#### [WHAT YOU HAVE TO DO]
Can you convert every line from the start of the items down through the line containing "Latest Episodes List", both ends included, into a Markdown table with the columns Row and Text, numbering each line and leaving out blank lines?

#### [SOURCE DATA]
- - - -

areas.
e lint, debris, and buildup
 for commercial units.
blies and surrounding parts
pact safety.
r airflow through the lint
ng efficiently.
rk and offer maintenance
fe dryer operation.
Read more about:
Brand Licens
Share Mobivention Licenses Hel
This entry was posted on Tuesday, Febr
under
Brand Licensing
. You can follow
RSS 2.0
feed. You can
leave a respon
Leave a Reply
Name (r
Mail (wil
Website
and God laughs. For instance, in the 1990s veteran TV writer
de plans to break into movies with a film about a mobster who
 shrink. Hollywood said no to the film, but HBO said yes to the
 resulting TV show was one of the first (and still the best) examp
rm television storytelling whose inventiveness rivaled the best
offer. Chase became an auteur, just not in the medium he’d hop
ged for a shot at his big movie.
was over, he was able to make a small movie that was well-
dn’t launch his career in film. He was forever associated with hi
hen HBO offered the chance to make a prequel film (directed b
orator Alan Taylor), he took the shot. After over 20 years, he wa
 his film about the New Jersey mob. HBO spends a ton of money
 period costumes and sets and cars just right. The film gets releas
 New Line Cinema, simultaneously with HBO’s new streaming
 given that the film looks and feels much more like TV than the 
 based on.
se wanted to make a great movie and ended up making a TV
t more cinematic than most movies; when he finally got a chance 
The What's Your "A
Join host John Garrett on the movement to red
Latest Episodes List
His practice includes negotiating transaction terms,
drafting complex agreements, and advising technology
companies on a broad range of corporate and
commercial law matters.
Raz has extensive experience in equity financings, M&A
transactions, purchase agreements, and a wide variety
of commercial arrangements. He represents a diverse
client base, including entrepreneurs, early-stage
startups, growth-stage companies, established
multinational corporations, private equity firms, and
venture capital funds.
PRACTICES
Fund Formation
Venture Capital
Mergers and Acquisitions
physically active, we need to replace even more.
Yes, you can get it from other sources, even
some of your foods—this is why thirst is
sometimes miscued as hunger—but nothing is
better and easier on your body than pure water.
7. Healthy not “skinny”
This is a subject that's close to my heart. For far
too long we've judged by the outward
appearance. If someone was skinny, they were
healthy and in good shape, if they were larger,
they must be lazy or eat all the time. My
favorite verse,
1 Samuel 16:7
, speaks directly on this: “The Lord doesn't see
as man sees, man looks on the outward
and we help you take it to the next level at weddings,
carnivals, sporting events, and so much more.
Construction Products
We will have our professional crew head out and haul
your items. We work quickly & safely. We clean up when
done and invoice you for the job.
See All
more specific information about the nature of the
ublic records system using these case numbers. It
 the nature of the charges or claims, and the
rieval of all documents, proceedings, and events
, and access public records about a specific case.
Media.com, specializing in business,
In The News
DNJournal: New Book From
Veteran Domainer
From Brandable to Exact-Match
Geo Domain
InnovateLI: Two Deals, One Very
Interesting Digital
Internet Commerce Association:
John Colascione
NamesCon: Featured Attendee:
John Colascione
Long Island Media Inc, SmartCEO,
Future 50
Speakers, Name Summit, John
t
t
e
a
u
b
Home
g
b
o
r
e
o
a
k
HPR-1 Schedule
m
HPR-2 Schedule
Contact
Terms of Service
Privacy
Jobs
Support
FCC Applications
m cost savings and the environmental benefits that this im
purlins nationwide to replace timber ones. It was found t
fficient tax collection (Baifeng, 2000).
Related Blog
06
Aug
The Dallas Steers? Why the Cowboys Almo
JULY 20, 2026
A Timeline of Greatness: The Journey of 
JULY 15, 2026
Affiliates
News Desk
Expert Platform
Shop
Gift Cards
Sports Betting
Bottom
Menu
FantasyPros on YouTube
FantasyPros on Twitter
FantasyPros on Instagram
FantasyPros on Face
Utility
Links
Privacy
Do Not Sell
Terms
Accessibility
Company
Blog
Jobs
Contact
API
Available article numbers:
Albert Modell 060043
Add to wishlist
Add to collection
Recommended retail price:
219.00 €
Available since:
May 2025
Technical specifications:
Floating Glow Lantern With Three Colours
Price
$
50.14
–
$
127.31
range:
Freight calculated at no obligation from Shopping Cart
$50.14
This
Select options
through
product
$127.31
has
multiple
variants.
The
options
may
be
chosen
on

- - - -

#### [FINISHED TASK]
| Row | Text |
|---|---|
| 1 | areas. |
| 2 | e lint, debris, and buildup |
| 3 |  for commercial units. |
| 4 | blies and surrounding parts |
| 5 | pact safety. |
| 6 | r airflow through the lint |
| 7 | ng efficiently. |
| 8 | rk and offer maintenance |
| 9 | fe dryer operation. |
| 10 | Read more about: |
| 11 | Brand Licens |
| 12 | Share Mobivention Licenses Hel |
| 13 | This entry was posted on Tuesday, Febr |
| 14 | under |
| 15 | Brand Licensing |
| 16 | . You can follow |
| 17 | RSS 2.0 |
| 18 | feed. You can |
| 19 | leave a respon |
| 20 | Leave a Reply |
| 21 | Name (r |
| 22 | Mail (wil |
| 23 | Website |
| 24 | and God laughs. For instance, in the 1990s veteran TV writer |
| 25 | de plans to break into movies with a film about a mobster who |
| 26 |  shrink. Hollywood said no to the film, but HBO said yes to the |
| 27 |  resulting TV show was one of the first (and still the best) examp |
| 28 | rm television storytelling whose inventiveness rivaled the best |
| 29 | offer. Chase became an auteur, just not in the medium he’d hop |
| 30 | ged for a shot at his big movie. |
| 31 | was over, he was able to make a small movie that was well- |
| 32 | dn’t launch his career in film. He was forever associated with hi |
| 33 | hen HBO offered the chance to make a prequel film (directed b |
| 34 | orator Alan Taylor), he took the shot. After over 20 years, he wa |
| 35 |  his film about the New Jersey mob. HBO spends a ton of money |
| 36 |  period costumes and sets and cars just right. The film gets releas |
| 37 |  New Line Cinema, simultaneously with HBO’s new streaming |
| 38 |  given that the film looks and feels much more like TV than the  |
| 39 |  based on. |
| 40 | se wanted to make a great movie and ended up making a TV |
| 41 | t more cinematic than most movies; when he finally got a chance  |
| 42 | The What's Your "A |
| 43 | Join host John Garrett on the movement to red |
| 44 | Latest Episodes List |